Edição nº2501 17.11 Ver edições anteriores

BolsoLula

Tetraneto do patriarca da Independência, o político mineiro Zezinho Bonifácio costumava dizer pelos corredores do poder que só o fato novo e o fato consumado eram capazes de justificar as grandes reviravoltas políticas do País. A ascensão de Jair Bolsonaro é, sem medo de errar, o fato novo da corrida presidencial de 2018. Agora, ele trabalha para se tornar um fato consumado. Mesmo que, para isso, tenha de camuflar sua essência. Senão vejamos. Na última semana, em tour pelos EUA, o pré-candidato ao Planalto cancelou um debate na George Washington University faltando apenas 24 horas para o evento. No rastro de uma saraivada de críticas, emergiu a justificativa: a recusa guardou relação com o que chamou de “cilada” armada contra ele pelo organizador do colóquio, o americano Mark Langevin, um ex-integrante da CUT. Sem entrar na questão da armadilha em si, convenhamos, o Bolsonaro “velho de guerra” jamais fugiria do embate. Pelo contrário. A refrega era um prato cheio para o pré-candidato. Dono de estilo eloqüente, soltaria os cachorros para cima do “professor-militante” em meio ao deleite de seu séquito. O debate geraria barulho nas redes sociais. Seus seguidores vibrariam a cada intervenção. Bolsonaro consolidaria votos. Mas por que, então, claudicar? A verdade é que o deputado, aos poucos, se molda às conveniências eleitorais.

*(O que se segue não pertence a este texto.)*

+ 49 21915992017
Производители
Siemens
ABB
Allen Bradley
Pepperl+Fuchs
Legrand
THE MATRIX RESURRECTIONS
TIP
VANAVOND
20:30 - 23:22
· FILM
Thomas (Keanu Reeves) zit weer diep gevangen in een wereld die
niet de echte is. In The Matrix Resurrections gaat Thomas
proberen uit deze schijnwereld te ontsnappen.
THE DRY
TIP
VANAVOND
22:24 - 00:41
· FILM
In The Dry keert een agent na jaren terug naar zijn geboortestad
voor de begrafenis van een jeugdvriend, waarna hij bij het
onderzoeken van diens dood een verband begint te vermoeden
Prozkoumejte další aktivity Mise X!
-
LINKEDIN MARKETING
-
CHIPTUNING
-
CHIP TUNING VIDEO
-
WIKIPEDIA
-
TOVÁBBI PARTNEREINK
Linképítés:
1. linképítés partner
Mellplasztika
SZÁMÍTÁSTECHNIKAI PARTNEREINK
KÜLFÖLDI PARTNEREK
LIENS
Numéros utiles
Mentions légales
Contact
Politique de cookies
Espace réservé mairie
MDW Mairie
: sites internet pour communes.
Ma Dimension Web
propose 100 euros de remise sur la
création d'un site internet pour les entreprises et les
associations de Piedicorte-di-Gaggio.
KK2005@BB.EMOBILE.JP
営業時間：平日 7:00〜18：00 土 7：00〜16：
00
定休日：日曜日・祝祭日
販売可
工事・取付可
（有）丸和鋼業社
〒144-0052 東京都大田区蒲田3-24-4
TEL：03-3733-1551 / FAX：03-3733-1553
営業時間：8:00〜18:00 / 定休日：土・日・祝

Bolsonaro não é chuva de verão. Pela primeira vez, sabe que reúne chances de chegar ao Planalto. Mas ele também está ciente de que, para alcançar a Presidência, precisa transcender seu eleitorado cativo. Necessita ganhar a preferência de dois dos mais numerosos grupos de eleitores brasileiros: mulheres e moradores dos grotões do País. Não é tarefa trivial. Seduzir essa fatia do eleitorado lhe exige ser menos Bolsonaro “tiro, porrada e bomba” e mais “Bolsonaro paz e amor”.

Mudanças de comportamento motivadas por interesses puramente eleitorais não constituem uma novidade. Em 2002, Lula moderou o discurso radical e repaginou o visual para se tornar palatável ao mercado, às elites e à classe média. Deu certo. Bolsonaro segue trilha semelhante. No próprio périplo pelos EUA, suavizou o linguajar para soar menos casca-grossa aos investidores. Convencido de que precisa passar por um processo de “desradicalização”, jamais, por exemplo, repetirá a entrevista de 1999 em que sugeria o fuzilamento de FHC. Como Lula jamais repisou a famosa entrevista para a Playboy, em 1979, quando afirmou que usava o sindicato para “papar” mulheres de companheiros mortos.

As semelhanças param por aí. Mas, gostem ou não, é melhor aliados e adversários de Bolsonaro já irem se acostumando. O candidato, embora ainda não seja fato consumado, pode sim ser eleito presidente, caso se confirme o cenário pulverizado que se descortina no horizonte. E quanto maior for a possibilidade dele chegar lá, menos Bolsonaro ele será. Por mais irônico que possa parecer, Bolsonaro 2018 estará mais próximo de Lula 2002 do que de Trump 2016.